OpenEvidence, which is valued at $425 million, is taking on one of AI’s big engineering challenges: large language models whose training is stuck in the past.
By Katie Jennings, Forbes Staff
One of the limitations of large language models is that their training is frozen in time. If you ask OpenAI’s viral chatbot ChatGPT if Covid vaccines work against the most common variant circulating in 2023, it responds: “As an AI language model, I don’t have access to real-time data or information beyond my last update in September 2021.”
A tremendous amount has changed since then – there are new Covid strains, new vaccine and drug approvals, and tens of thousands of new scientific studies. In order for chatbots to be useful in a medical setting, they are going to need access to the latest research. Armed with $32 million in capital, nearly a dozen employees with PhDs (or PhD candidates) and a supercomputer in the Nevada desert, Daniel Nadler has been working to solve this knowledge cutoff problem with his new startup OpenEvidence.
Constantly retraining machine learning models requires huge amounts of costly computing power, but there is another option. It’s a technical and engineering challenge that involves “marrying these language models with a real-time firehose of clinical documents,” says OpenEvidence founder Nadler, 40. Essentially, granting the AI access to a new pool of data right before it goes to answer the question – a process computer scientists call “retrieval augmented generation.” If you ask OpenEvidence’s chatbot the question about vaccines and the new Covid variant, it responds that “specific studies on this variant are limited” and includes information from studies published in February and May 2023 with citations. The main difference, says Nadler, is that his model “can answer with an open book, as opposed to a closed book.”
This isn’t Nadler’s first time as the founder of an AI startup. He sold his previous company, Kensho Technologies, to S&P Global for $550 million (plus $150 million in stock) in 2018. Kensho is an AI-powered tool for Wall Street traders that analyzes millions of market data points to help identify arbitrage opportunities.
During the Covid pandemic, as the number of scientific studies about Covid-19 ballooned from zero to tens of thousands in the span of a few months, Nadler saw that healthcare providers were facing a similar problem to traders: how to separate credible, actionable information from the noise. He soon learned that wasn’t just true of Covid studies, but of the medical field more broadly, as around two scientific papers are published every minute. “The fundamental construct of the problem was identical,” says Nadler. “An information overload and a need to triage that information and a need to use computers to do so.”

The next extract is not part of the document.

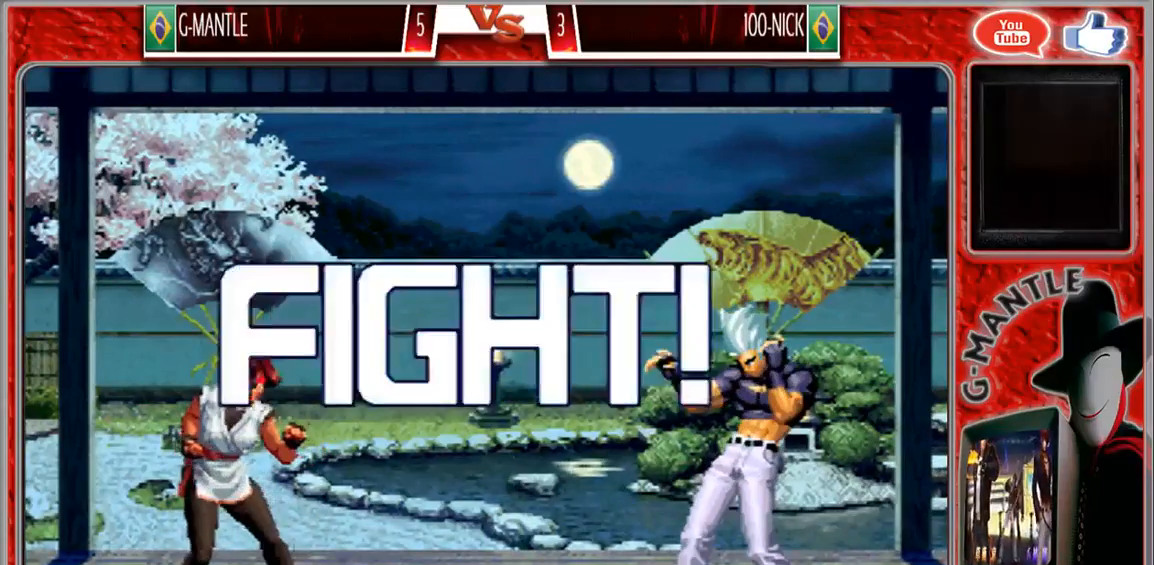
{"dt_ms": 1000, "buttons": [], "left_stick": "left"}
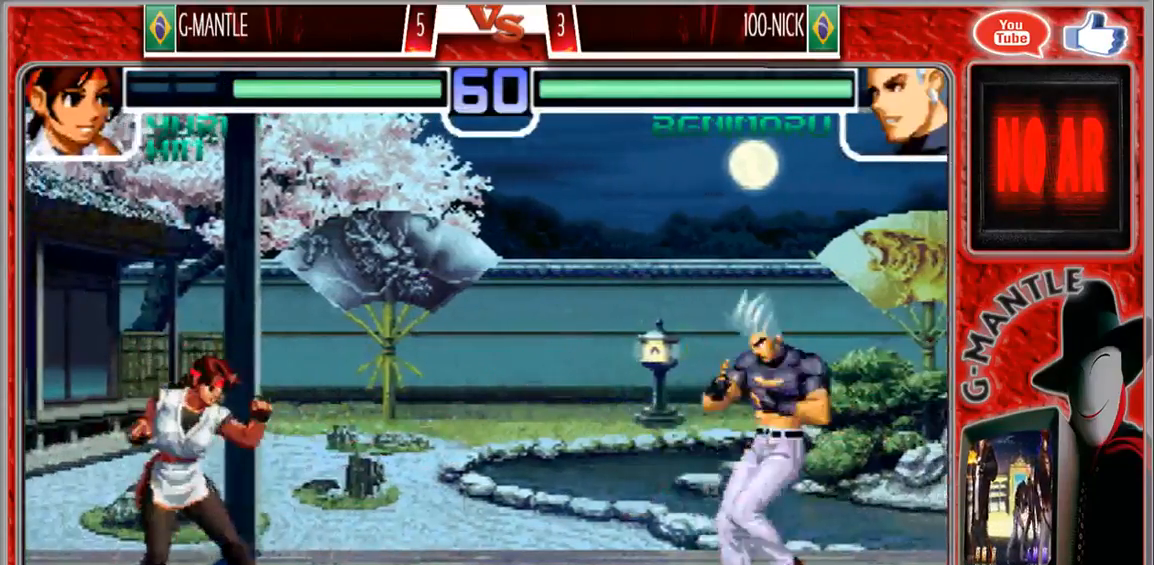
{"dt_ms": 1000, "buttons": [], "left_stick": "center", "events": [[133, "left_stick", "center"], [250, "left_stick", "left"], [517, "left_stick", "right"], [600, "left_stick", "center"], [667, "left_stick", "right"], [800, "left_stick", "center"]]}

U.S. Venture Capital Funding In Healthcare Artificial Intelligence/Machine Learning Startups
Venture capital investors have poured more than $46 billion dollars into U.S. healthcare-focused artificial intelligence and machine learning startups over the past decade, according to data from PitchBook. Investment peaked at $13.4 billion in 2021 and was down to $10.3 billion in 2022. Startups have raised $3 billion across 205 deals so far this year.
Nadler founded OpenEvidence in November 2021. After investing $5 million of his own money, he says he closed a $27 million Series B funding round from outside investors in July 2022, valuing the startup at $425 million. He opened the round to former Kensho investors, including billionaire venture capitalist Jim Breyer, billionaire Vista Equity Partners cofounder Brian Sheth and investment banker Ken Moelis, among others. In March, OpenEvidence was selected to participate in a Mayo Clinic Platform accelerator. Since then, Nadler says more than 10,000 clinicians have signed up for early access, which is what’s driving him to come out of stealth now.
Nadler says OpenEvidence is trying to take on the big incumbent database used by two million healthcare workers worldwide called UpToDate from the Netherlands-based global data company Wolters Kluwer. The clinical solutions in Wolters Kluwer’s health division, which includes UpToDate, generated more than $900 million in revenue in 2022. UpToDate relies on more than 7,000 human experts to write and edit the entries around medical topics, according to Wolters Kluwer Health spokesperson Suzanne Moran. “Topics in UpToDate are revised when important new information is published,” Moran said in a statement. Editors review more than 420 peer-reviewed journals.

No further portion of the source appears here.